# Exercise aim
Determine how many lines of the entries contain "label". Reply with that number alone.

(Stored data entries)
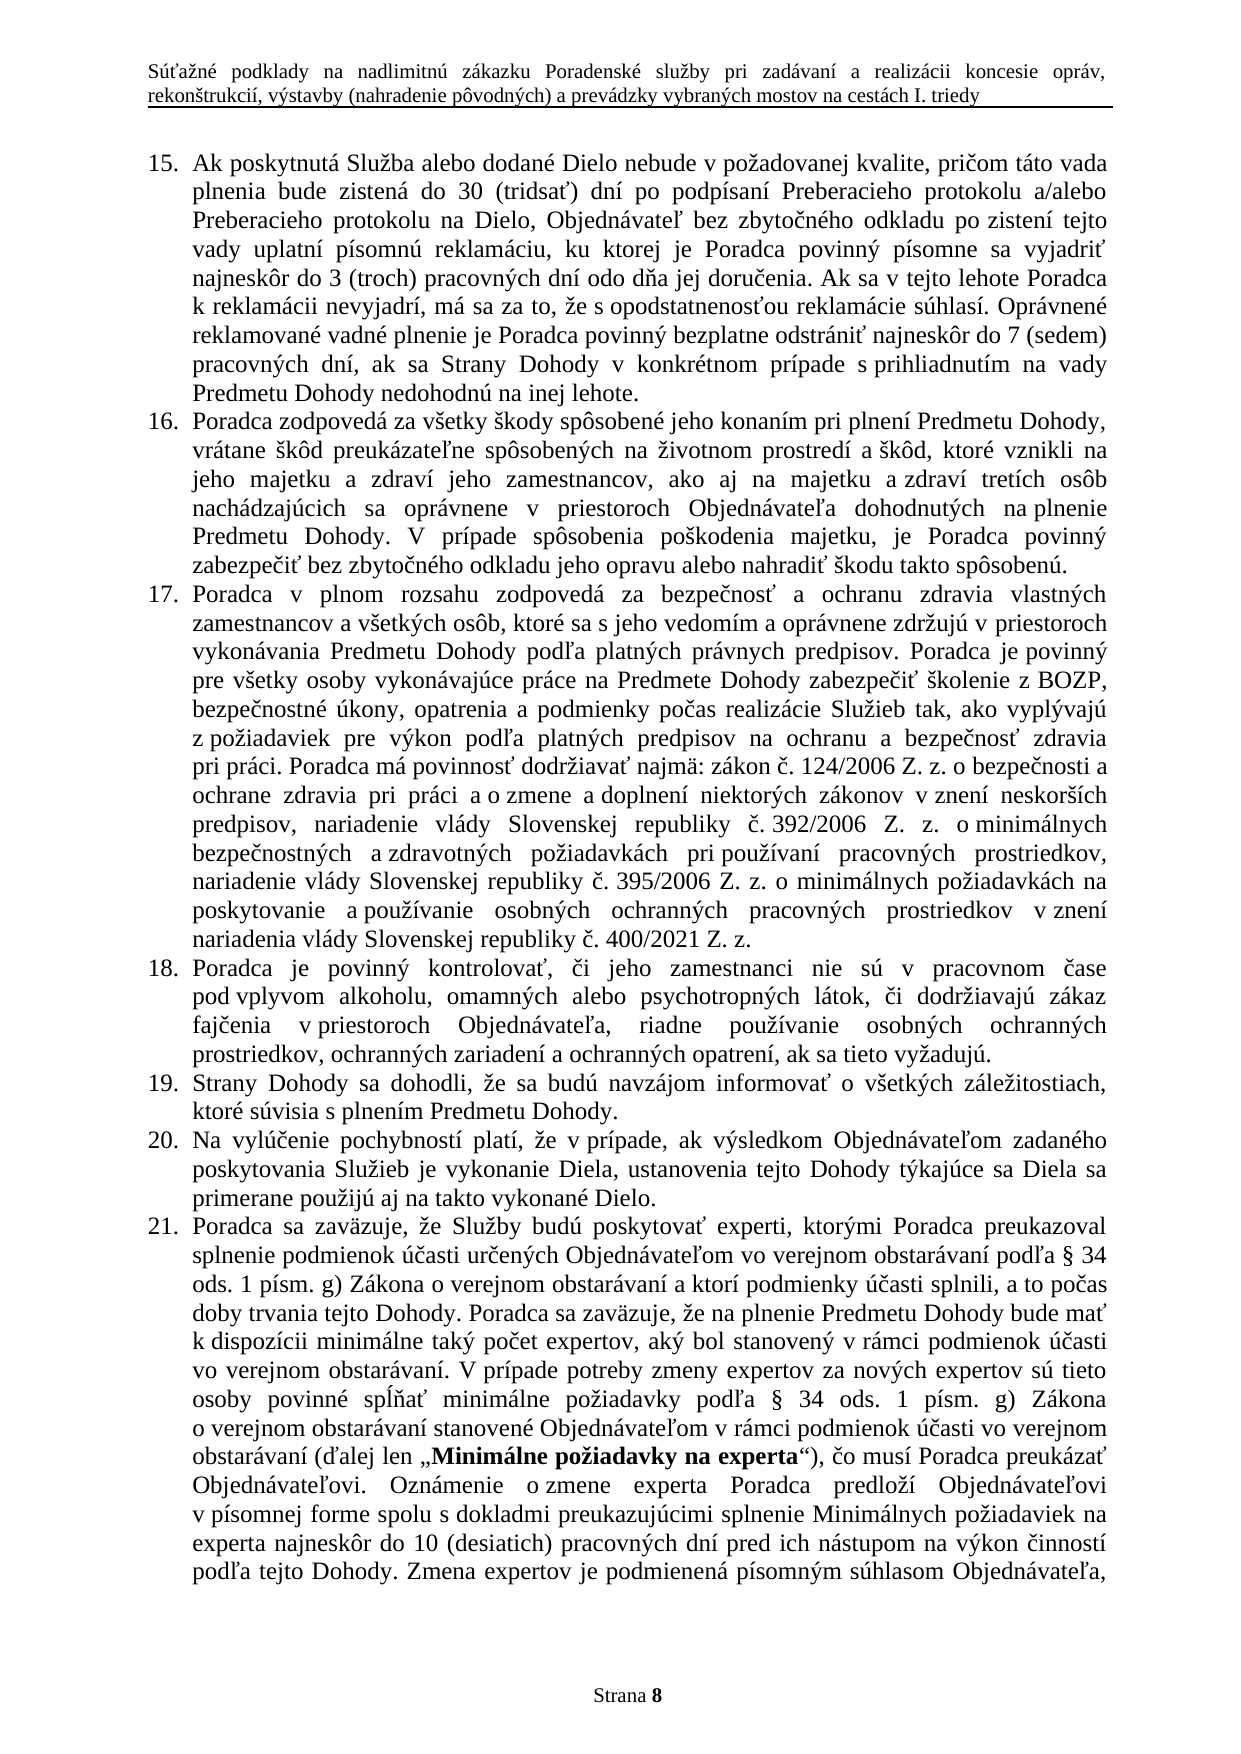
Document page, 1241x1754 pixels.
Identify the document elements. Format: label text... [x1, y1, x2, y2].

list Poradca je povinný kontrolovať, či jeho zamestnanci nie sú v pracovnom čase pod vplyvom alkoholu, omamných alebo psychotropných látok, či dodržiavajú zákaz fajčenia v priestoroch Objednávateľa, riadne používanie osobných ochranných prostriedkov, ochranných zariadení a ochranných opatrení, ak sa tieto vyžadujú. [148, 953, 1107, 1068]
list Na vylúčenie pochybností platí, že v prípade, ak výsledkom Objednávateľom zadaného poskytovania Služieb je vykonanie Diela, ustanovenia tejto Dohody týkajúce sa Diela sa primerane použijú aj na takto vykonané Dielo. [148, 1125, 1107, 1211]
list Poradca v plnom rozsahu zodpovedá za bezpečnosť a ochranu zdravia vlastných zamestnancov a všetkých osôb, ktoré sa s jeho vedomím a oprávnene zdržujú v priestoroch vykonávania Predmetu Dohody podľa platných právnych predpisov. Poradca je povinný pre všetky osoby vykonávajúce práce na Predmete Dohody zabezpečiť školenie z BOZP, bezpečnostné úkony, opatrenia a podmienky počas realizácie Služieb tak, ako vyplývajú z požiadaviek pre výkon podľa platných predpisov na ochranu a bezpečnosť zdravia pri práci. Poradca má povinnosť dodržiavať najmä: zákon č. 124/2006 Z. z. o bezpečnosti a ochrane zdravia pri práci a o zmene a doplnení niektorých zákonov v znení neskorších predpisov, nariadenie vlády Slovenskej republiky č. 392/2006 Z. z. o minimálnych bezpečnostných a zdravotných požiadavkách pri používaní pracovných prostriedkov, nariadenie vlády Slovenskej republiky č. 395/2006 Z. z. o minimálnych požiadavkách na poskytovanie a používanie osobných ochranných pracovných prostriedkov v znení nariadenia vlády Slovenskej republiky č. 400/2021 Z. z. [148, 579, 1107, 953]
list Strany Dohody sa dohodli, že sa budú navzájom informovať o všetkých záležitostiach, ktoré súvisia s plnením Predmetu Dohody. [148, 1068, 1107, 1125]
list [148, 1211, 1107, 1585]
list Ak poskytnutá Služba alebo dodané Dielo nebude v požadovanej kvalite, pričom táto vada plnenia bude zistená do 30 (tridsať) dní po podpísaní Preberacieho protokolu a/alebo Preberacieho protokolu na Dielo, Objednávateľ bez zbytočného odkladu po zistení tejto vady uplatní písomnú reklamáciu, ku ktorej je Poradca povinný písomne sa vyjadriť najneskôr do 3 (troch) pracovných dní odo dňa jej doručenia. Ak sa v tejto lehote Poradca k reklamácii nevyjadrí, má sa za to, že s opodstatnenosťou reklamácie súhlasí. Oprávnené reklamované vadné plnenie je Poradca povinný bezplatne odstrániť najneskôr do 7 (sedem) pracovných dní, ak sa Strany Dohody v konkrétnom prípade s prihliadnutím na vady Predmetu Dohody nedohodnú na inej lehote. [148, 148, 1107, 406]
list Poradca zodpovedá za všetky škody spôsobené jeho konaním pri plnení Predmetu Dohody, vrátane škôd preukázateľne spôsobených na životnom prostredí a škôd, ktoré vznikli na jeho majetku a zdraví jeho zamestnancov, ako aj na majetku a zdraví tretích osôb nachádzajúcich sa oprávnene v priestoroch Objednávateľa dohodnutých na plnenie Predmetu Dohody. V prípade spôsobenia poškodenia majetku, je Poradca povinný zabezpečiť bez zbytočného odkladu jeho opravu alebo nahradiť škodu takto spôsobenú. [148, 406, 1107, 579]
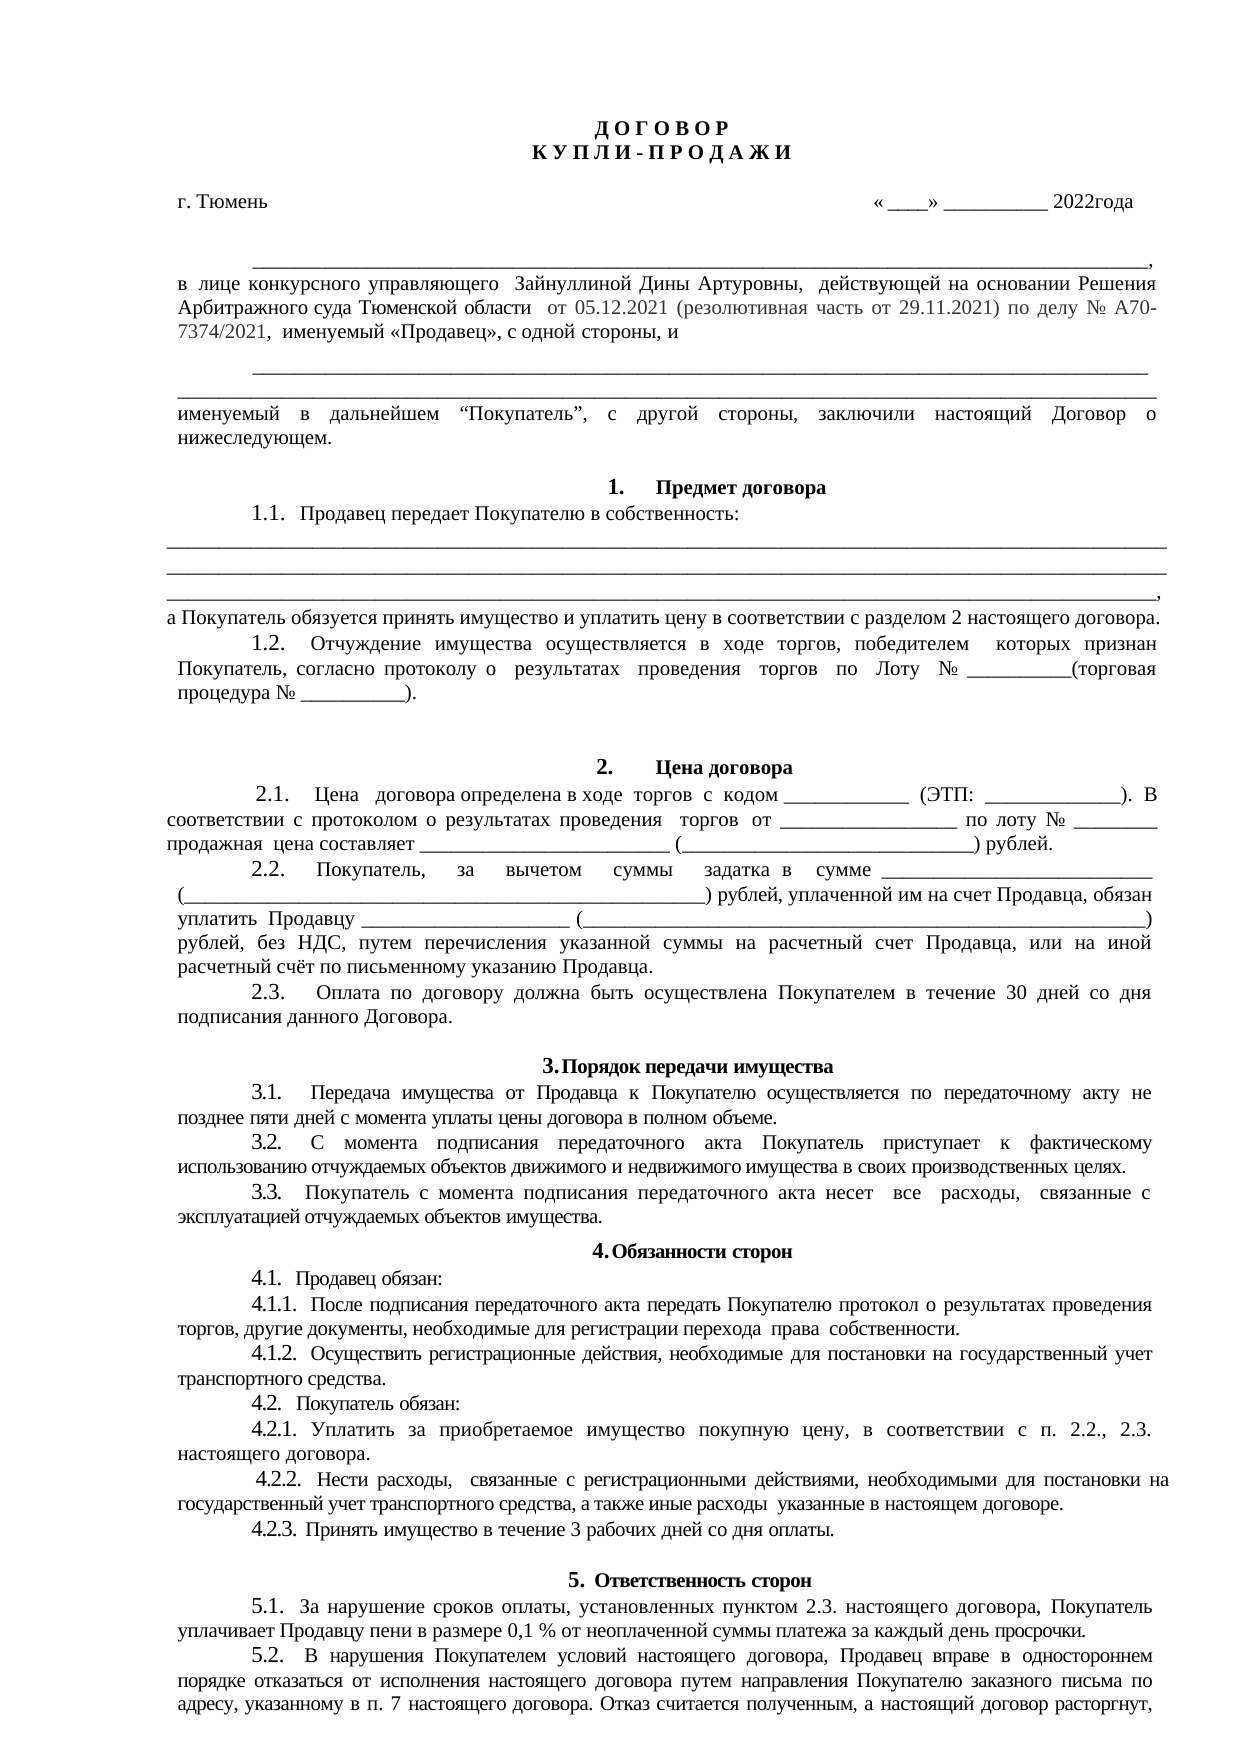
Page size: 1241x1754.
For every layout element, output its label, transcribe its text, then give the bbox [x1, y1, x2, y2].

# Task result
2